▶ Extracted information:

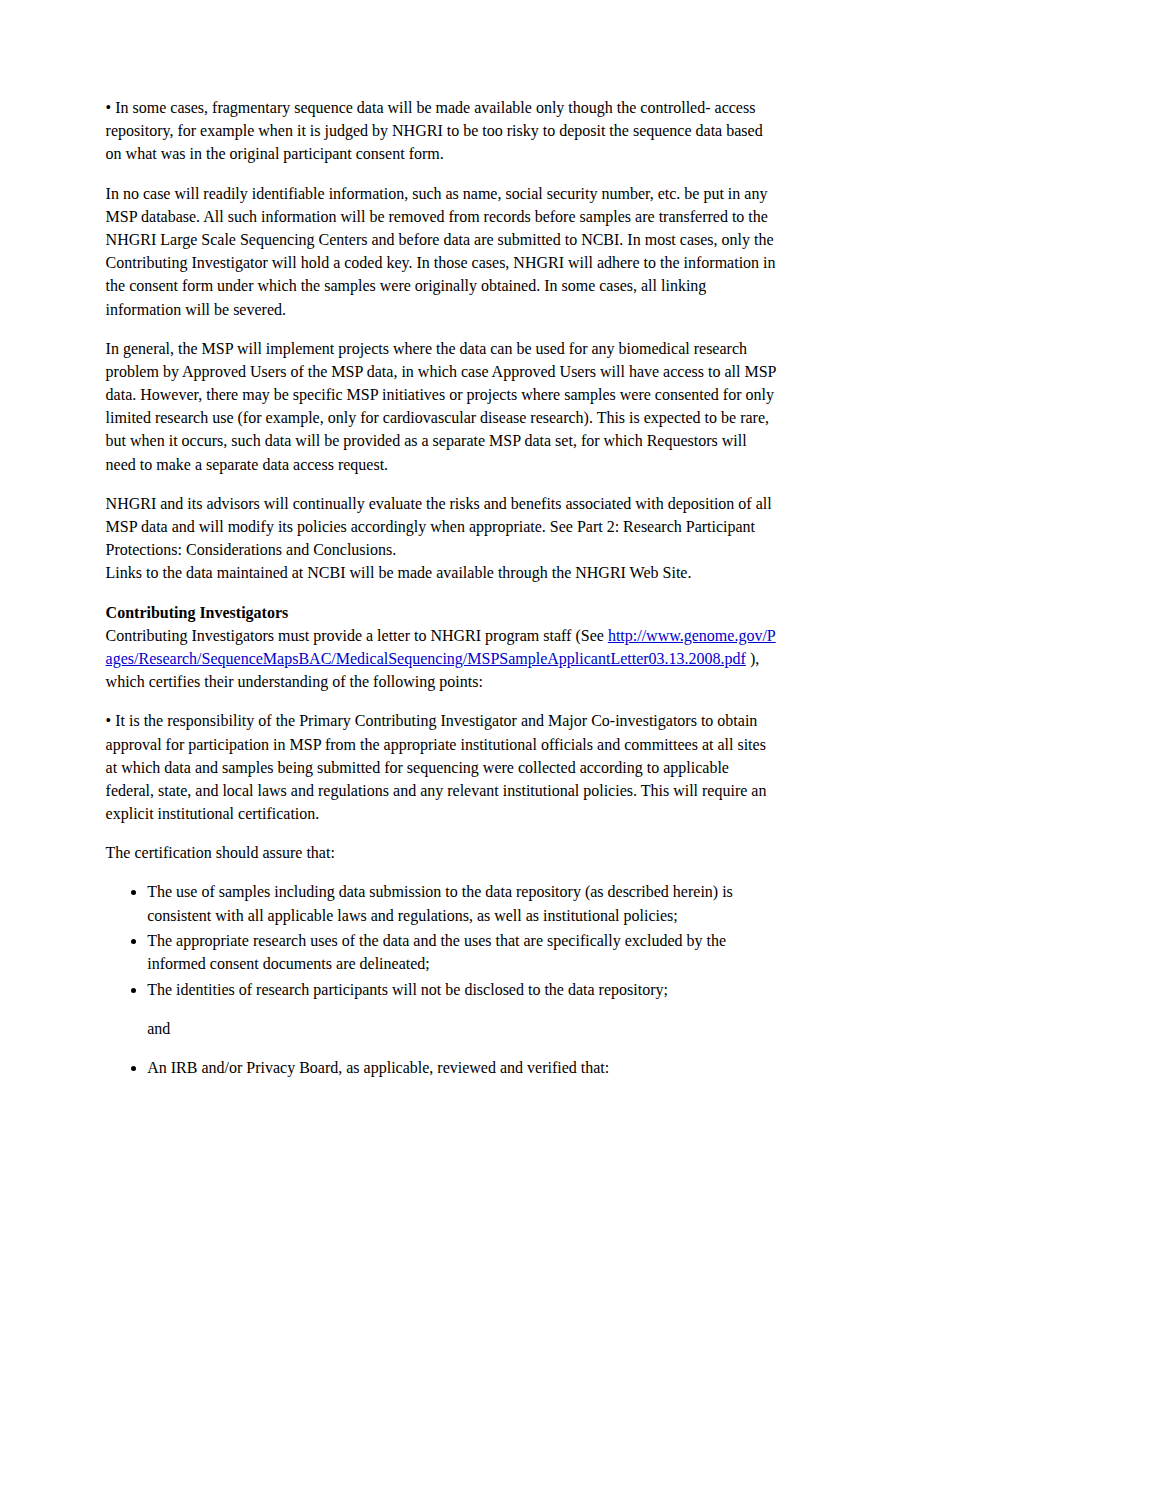• In some cases, fragmentary sequence data will be made available only though the controlled- access repository, for example when it is judged by NHGRI to be too risky to deposit the sequence data based on what was in the original participant consent form.
In no case will readily identifiable information, such as name, social security number, etc. be put in any MSP database. All such information will be removed from records before samples are transferred to the NHGRI Large Scale Sequencing Centers and before data are submitted to NCBI. In most cases, only the Contributing Investigator will hold a coded key. In those cases, NHGRI will adhere to the information in the consent form under which the samples were originally obtained. In some cases, all linking information will be severed.
In general, the MSP will implement projects where the data can be used for any biomedical research problem by Approved Users of the MSP data, in which case Approved Users will have access to all MSP data. However, there may be specific MSP initiatives or projects where samples were consented for only limited research use (for example, only for cardiovascular disease research). This is expected to be rare, but when it occurs, such data will be provided as a separate MSP data set, for which Requestors will need to make a separate data access request.
NHGRI and its advisors will continually evaluate the risks and benefits associated with deposition of all MSP data and will modify its policies accordingly when appropriate. See Part 2: Research Participant Protections: Considerations and Conclusions.
Links to the data maintained at NCBI will be made available through the NHGRI Web Site.
Contributing Investigators
Contributing Investigators must provide a letter to NHGRI program staff (See http://www.genome.gov/Pages/Research/SequenceMapsBAC/MedicalSequencing/MSPSampleApplicantLetter03.13.2008.pdf ), which certifies their understanding of the following points:
• It is the responsibility of the Primary Contributing Investigator and Major Co-investigators to obtain approval for participation in MSP from the appropriate institutional officials and committees at all sites at which data and samples being submitted for sequencing were collected according to applicable federal, state, and local laws and regulations and any relevant institutional policies. This will require an explicit institutional certification.
The certification should assure that:
The use of samples including data submission to the data repository (as described herein) is consistent with all applicable laws and regulations, as well as institutional policies;
The appropriate research uses of the data and the uses that are specifically excluded by the informed consent documents are delineated;
The identities of research participants will not be disclosed to the data repository;
and
An IRB and/or Privacy Board, as applicable, reviewed and verified that:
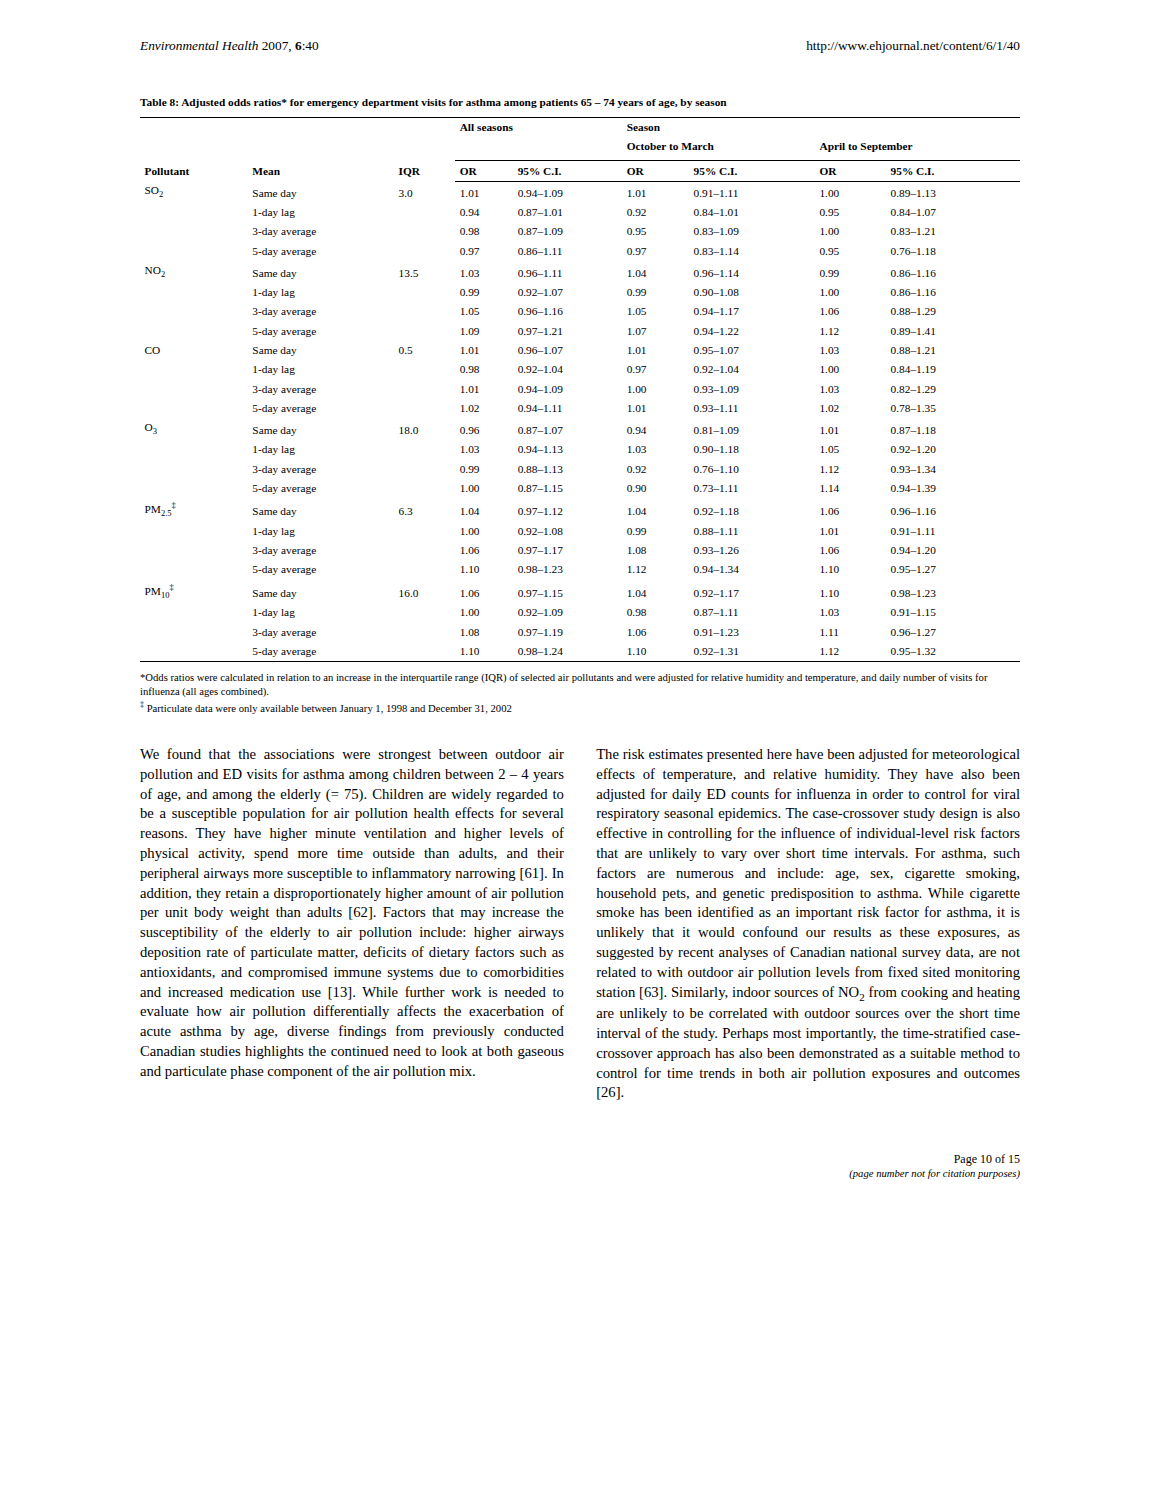Environmental Health 2007, 6:40
http://www.ehjournal.net/content/6/1/40
Table 8: Adjusted odds ratios* for emergency department visits for asthma among patients 65 – 74 years of age, by season
| Pollutant | Mean | IQR | All seasons | Season |
| --- | --- | --- | --- | --- |
| | October to March | April to September |
| OR | 95% C.I. | OR | 95% C.I. | OR | 95% C.I. |
| SO 2 | Same day | 3.0 | 1.01 | 0.94–1.09 | 1.01 | 0.91–1.11 | 1.00 | 0.89–1.13 |
| | 1-day lag | | 0.94 | 0.87–1.01 | 0.92 | 0.84–1.01 | 0.95 | 0.84–1.07 |
| | 3-day average | | 0.98 | 0.87–1.09 | 0.95 | 0.83–1.09 | 1.00 | 0.83–1.21 |
| | 5-day average | | 0.97 | 0.86–1.11 | 0.97 | 0.83–1.14 | 0.95 | 0.76–1.18 |
| NO 2 | Same day | 13.5 | 1.03 | 0.96–1.11 | 1.04 | 0.96–1.14 | 0.99 | 0.86–1.16 |
| | 1-day lag | | 0.99 | 0.92–1.07 | 0.99 | 0.90–1.08 | 1.00 | 0.86–1.16 |
| | 3-day average | | 1.05 | 0.96–1.16 | 1.05 | 0.94–1.17 | 1.06 | 0.88–1.29 |
| | 5-day average | | 1.09 | 0.97–1.21 | 1.07 | 0.94–1.22 | 1.12 | 0.89–1.41 |
| CO | Same day | 0.5 | 1.01 | 0.96–1.07 | 1.01 | 0.95–1.07 | 1.03 | 0.88–1.21 |
| | 1-day lag | | 0.98 | 0.92–1.04 | 0.97 | 0.92–1.04 | 1.00 | 0.84–1.19 |
| | 3-day average | | 1.01 | 0.94–1.09 | 1.00 | 0.93–1.09 | 1.03 | 0.82–1.29 |
| | 5-day average | | 1.02 | 0.94–1.11 | 1.01 | 0.93–1.11 | 1.02 | 0.78–1.35 |
| O 3 | Same day | 18.0 | 0.96 | 0.87–1.07 | 0.94 | 0.81–1.09 | 1.01 | 0.87–1.18 |
| | 1-day lag | | 1.03 | 0.94–1.13 | 1.03 | 0.90–1.18 | 1.05 | 0.92–1.20 |
| | 3-day average | | 0.99 | 0.88–1.13 | 0.92 | 0.76–1.10 | 1.12 | 0.93–1.34 |
| | 5-day average | | 1.00 | 0.87–1.15 | 0.90 | 0.73–1.11 | 1.14 | 0.94–1.39 |
| PM 2.5 ‡ | Same day | 6.3 | 1.04 | 0.97–1.12 | 1.04 | 0.92–1.18 | 1.06 | 0.96–1.16 |
| | 1-day lag | | 1.00 | 0.92–1.08 | 0.99 | 0.88–1.11 | 1.01 | 0.91–1.11 |
| | 3-day average | | 1.06 | 0.97–1.17 | 1.08 | 0.93–1.26 | 1.06 | 0.94–1.20 |
| | 5-day average | | 1.10 | 0.98–1.23 | 1.12 | 0.94–1.34 | 1.10 | 0.95–1.27 |
| PM 10 ‡ | Same day | 16.0 | 1.06 | 0.97–1.15 | 1.04 | 0.92–1.17 | 1.10 | 0.98–1.23 |
| | 1-day lag | | 1.00 | 0.92–1.09 | 0.98 | 0.87–1.11 | 1.03 | 0.91–1.15 |
| | 3-day average | | 1.08 | 0.97–1.19 | 1.06 | 0.91–1.23 | 1.11 | 0.96–1.27 |
| | 5-day average | | 1.10 | 0.98–1.24 | 1.10 | 0.92–1.31 | 1.12 | 0.95–1.32 |
*Odds ratios were calculated in relation to an increase in the interquartile range (IQR) of selected air pollutants and were adjusted for relative humidity and temperature, and daily number of visits for influenza (all ages combined).
‡ Particulate data were only available between January 1, 1998 and December 31, 2002
We found that the associations were strongest between outdoor air pollution and ED visits for asthma among children between 2 – 4 years of age, and among the elderly (= 75). Children are widely regarded to be a susceptible population for air pollution health effects for several reasons. They have higher minute ventilation and higher levels of physical activity, spend more time outside than adults, and their peripheral airways more susceptible to inflammatory narrowing [61]. In addition, they retain a disproportionately higher amount of air pollution per unit body weight than adults [62]. Factors that may increase the susceptibility of the elderly to air pollution include: higher airways deposition rate of particulate matter, deficits of dietary factors such as antioxidants, and compromised immune systems due to comorbidities and increased medication use [13]. While further work is needed to evaluate how air pollution differentially affects the exacerbation of acute asthma by age, diverse findings from previously conducted Canadian studies highlights the continued need to look at both gaseous and particulate phase component of the air pollution mix.
The risk estimates presented here have been adjusted for meteorological effects of temperature, and relative humidity. They have also been adjusted for daily ED counts for influenza in order to control for viral respiratory seasonal epidemics. The case-crossover study design is also effective in controlling for the influence of individual-level risk factors that are unlikely to vary over short time intervals. For asthma, such factors are numerous and include: age, sex, cigarette smoking, household pets, and genetic predisposition to asthma. While cigarette smoke has been identified as an important risk factor for asthma, it is unlikely that it would confound our results as these exposures, as suggested by recent analyses of Canadian national survey data, are not related to with outdoor air pollution levels from fixed sited monitoring station [63]. Similarly, indoor sources of NO2 from cooking and heating are unlikely to be correlated with outdoor sources over the short time interval of the study. Perhaps most importantly, the time-stratified case-crossover approach has also been demonstrated as a suitable method to control for time trends in both air pollution exposures and outcomes [26].
Page 10 of 15
(page number not for citation purposes)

▶ Try it:
Above are the records; copy exactly the lines from the line with "In general, the" through the line with "NHGRI and its", both included.

▶ Result of the exercise:
In general, the MSP will implement projects where the data can be used for any biomedical research problem by Approved Users of the MSP data, in which case Approved Users will have access to all MSP data. However, there may be specific MSP initiatives or projects where samples were consented for only limited research use (for example, only for cardiovascular disease research). This is expected to be rare, but when it occurs, such data will be provided as a separate MSP data set, for which Requestors will need to make a separate data access request.
NHGRI and its advisors will continually evaluate the risks and benefits associated with deposition of all MSP data and will modify its policies accordingly when appropriate. See Part 2: Research Participant Protections: Considerations and Conclusions.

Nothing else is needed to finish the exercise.